Grow your own greens for holiday decorations
Flower & Garden Magazine, Oct-Nov, 1985 by Amalie Adler Ascher
If ever there was a case for growing your own evergreens, it's at holiday time when fresh decorations are an inherent part of the setting. If the plants that compose the designs are outside your door, each branch poised in air waiting inspection and approval, you can pick and choose to your heart's content. While non-gardeners celebrating the season may be obliged to shop early for the best selection, rooting through piles of boughs as they hunt for a curving branch or one with good foliage, you can delay cutting until you're actually ready to decorate.
Trees and shrubs growing in your yard produce not only the freshest of raw materials, they may spark ideas as well. When your place contains an assortment of evergreens, your eye can rove among the shades, textures and growth patterns, singling out those that look pretty together. Most important of all, you may catch sight of unusual structural lines that lend distinction. As you gather materials mentally, they begin to arrange themselves in your mind though you haven't as yet cut a single stem.
Best of all, supplying your own greens provides assurance that your doorway will be different. Some kinds of cut evergreens are rarely if ever found on the retail market. Although you probably won't have difficulty locating pine and juniper, kinds such as fir, cedar, magnolia and holly may be limited and finding a commercial source for aucuba, yucca, cryptomeria and perhaps even boxwood and ivy would be difficult. What's more, when you grow your own plant material, you know for a certainty it's garden-fresh when you start to use it.
Magnolia grandiflora you cut from your own bull bay tree is much easier to fashion into a doorpiece than the storebought kind. Since the outer growth of the home-grown variety is often strongly linear, a couple of branches, if carefully chosen, can practically arrange themselves.
Look for stems that lean gracefully and that will complement each other when turned to point in opposite directions as though flowing in one continuous line. Cut the stems in unequal lengths, using the longer piece for the top portion of the design. It should have less foliage and more bark exposed than the tail-end, whose rosettes, if spaced more closely, serve to create the impression of stability and bottom weight. Further pruning may be necessary if growth is still bushy or branchlets, forking the wrong way, send the line off course.
Join the stem ends of the two branches by tying them together with wire or binding them tightly with strong cord. If the union needs covering -- which it probably will -- hide it with a well proportioned magnolia rosette on a short stem, attaching it by the same process as before. Finish with a bow.
To enlarge on the design, you can add some sprigs of berried holly, or for a more unusual effect, mount the whole arrangement on a shapely piece of driftwood. Naturally all sorts of other embellishments are possible too. So give your imagination free reign.
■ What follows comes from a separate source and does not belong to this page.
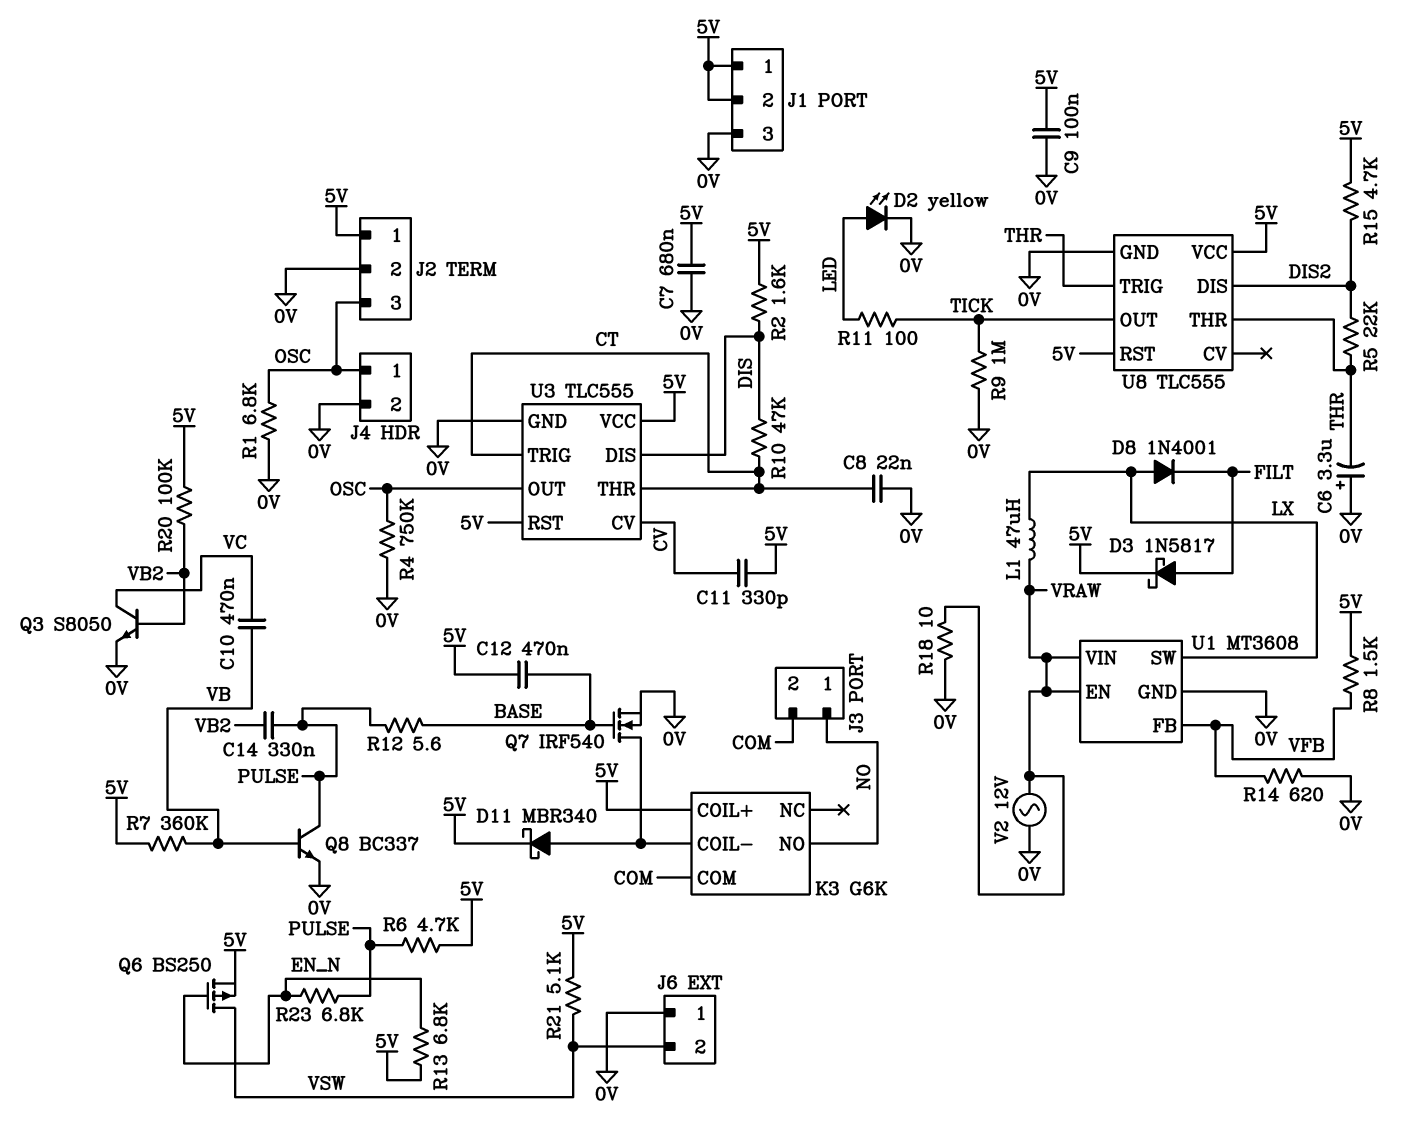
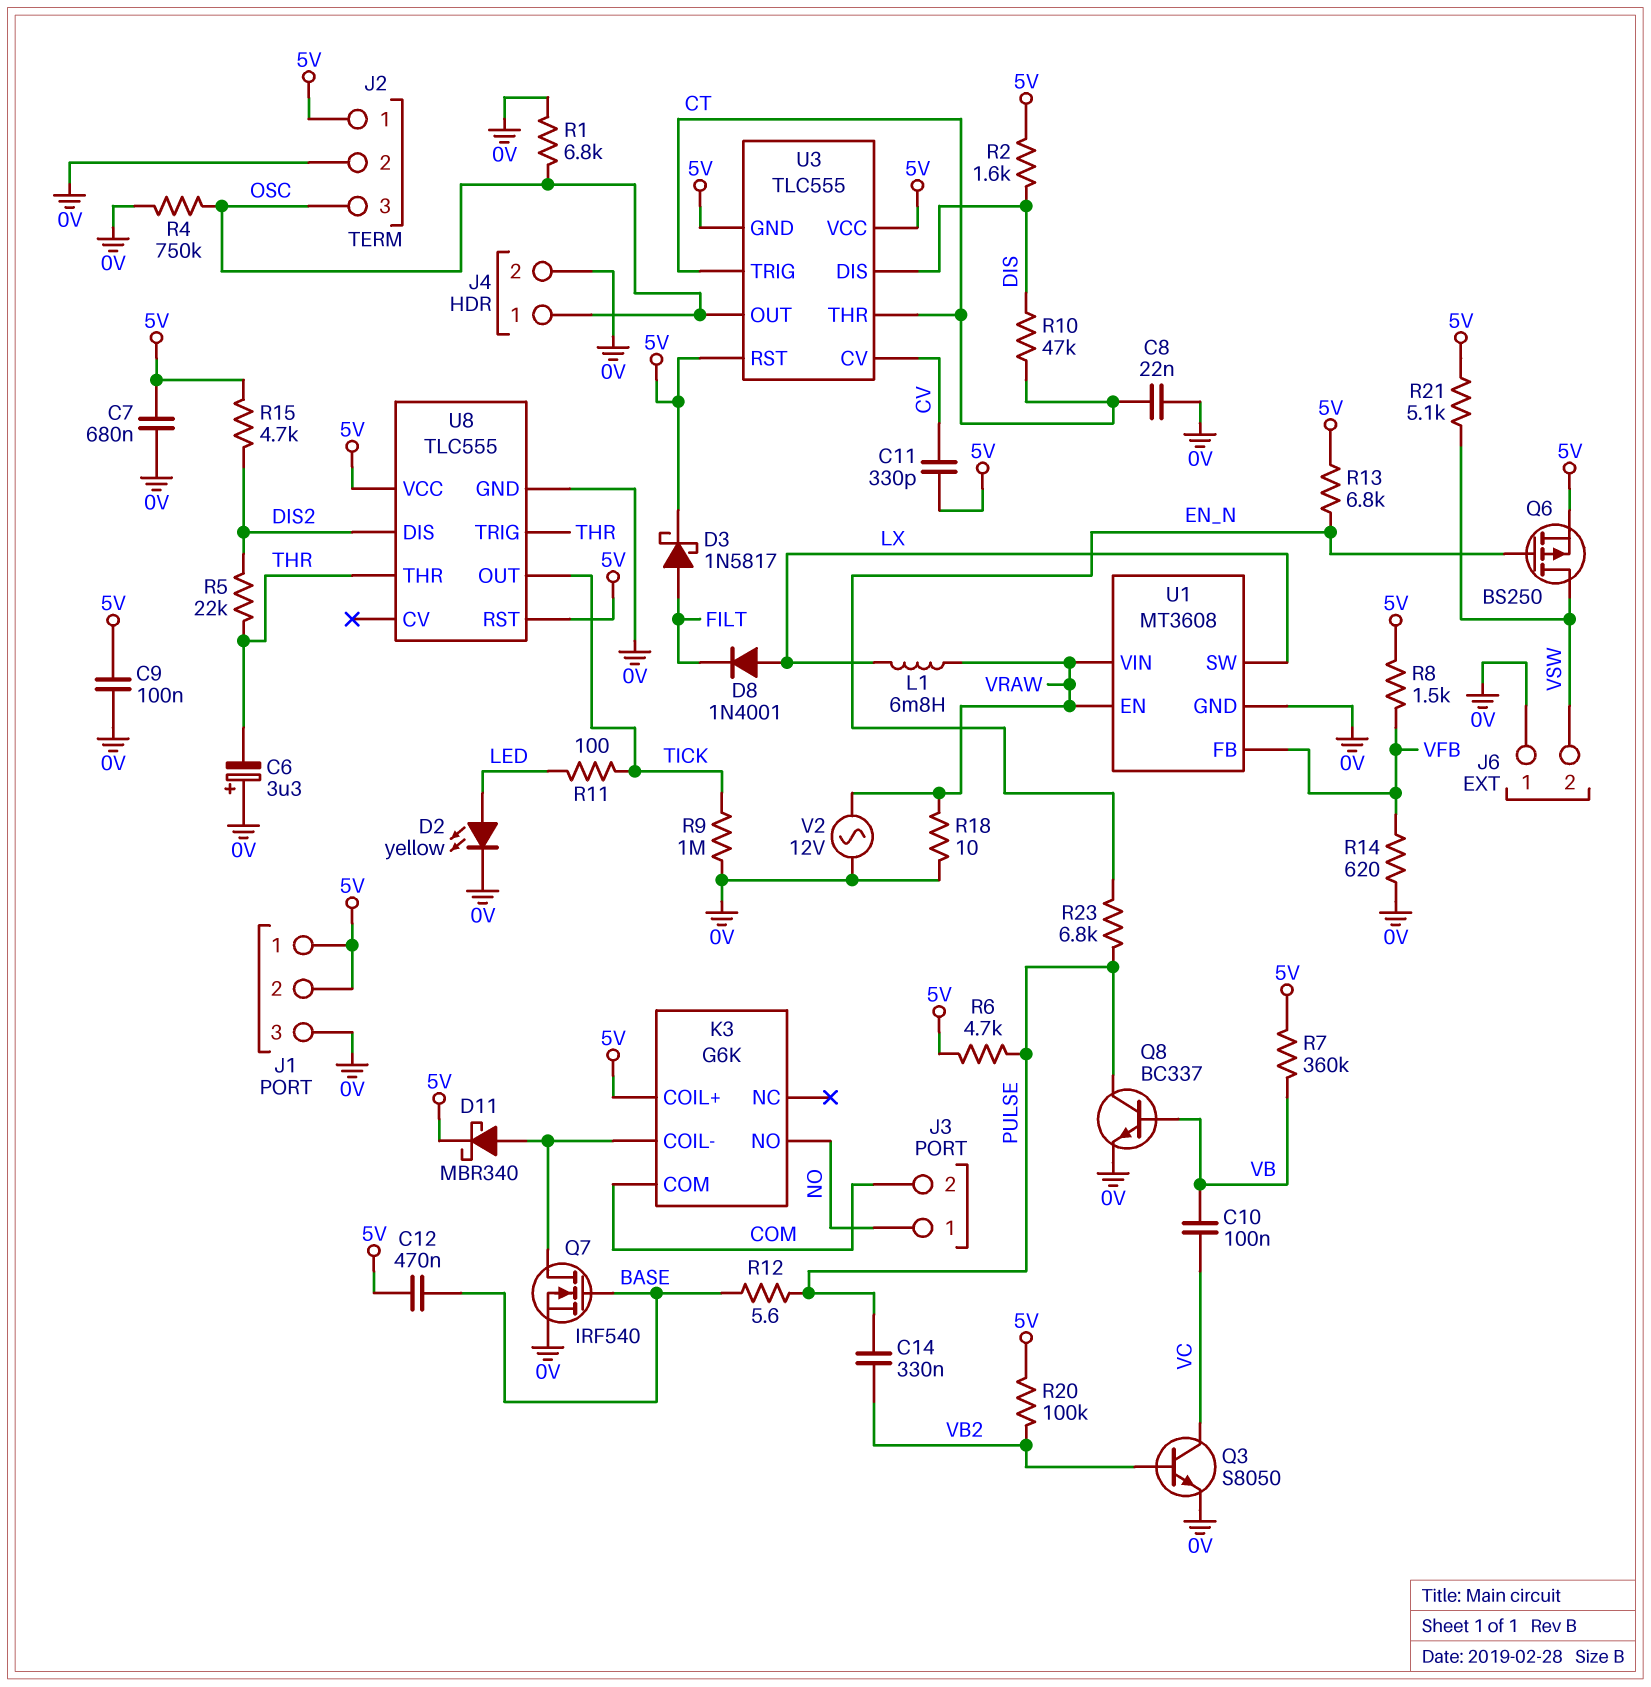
C10: 470nF (VB, VC) -> 100nF (VB, VC)
L1: 47uH (LX, VRAW) -> 6.8mH (LX, VRAW)
U3 pin GND: 0V -> 5V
Colorado blue spruce is easily composed into a swag, since its fan-shaped limbs conform to this type of decoration automatically. Two such fans, one in an upright position, the other facing down and laid to overlap slightly at the stem ends, then bound together, need little more than a bow or ornament to complete the design.
The outer growth of blue spruce, when exposed to the sun, turns a lovely shade of bright powder blue. Unfortunately, though, there are not many evergreens that match it. Most, such as laurel, holly and andromeda, in the broad leaved group and the majority of needled evergreens are decidedly emerald or yellowgreen and don't blend at all. Moreover, the fuzzy nature of blue spruce is better served if incorporated with smooth-textured foliage for contrast.
The perfect partner for blue spruce, for my money, is yucca. It too has a smoky cast. I grow two plants in my garden that belonged to my mother. Popularly called Adam's-needle for its tall stalks of bell-like white waxy flowers that bloom in early summer, yucca is hardy where I live, drought-resistant and insect-free. Mine are planted on a slope to stem erosion, but they could also be used as an accent or barrier just as well.
In cut decorations, the stiff, lance-shaped leaves resemble ribbons. For variation, you can knot the tops loosely or staple them into curls.
If your taste runs to a combination of blue and purple -- one of my favorite schemes -- you should like sprays of callicarpa or beautyberry mixed in with the yucca and spruce. Its reddish-purple hue borders on irridescence. Fruits remain on the stem long after the leaves have fallen, so the shrub is valuable in the landscape, too. Berried branches last well out of water and dry a natural, if somewhat duller color. If you want this material for cutting, you'll simply have to grow it.
Should you be game to elaborate on this swag still further, you could add a focal area of Mahonia pinnata. You won't find this in many gardens, much less as a cut evergreen. I grow five plants in my Baltimore garden, and they do suffer windburn here. But come April, yellow flowers burst forth along the stems.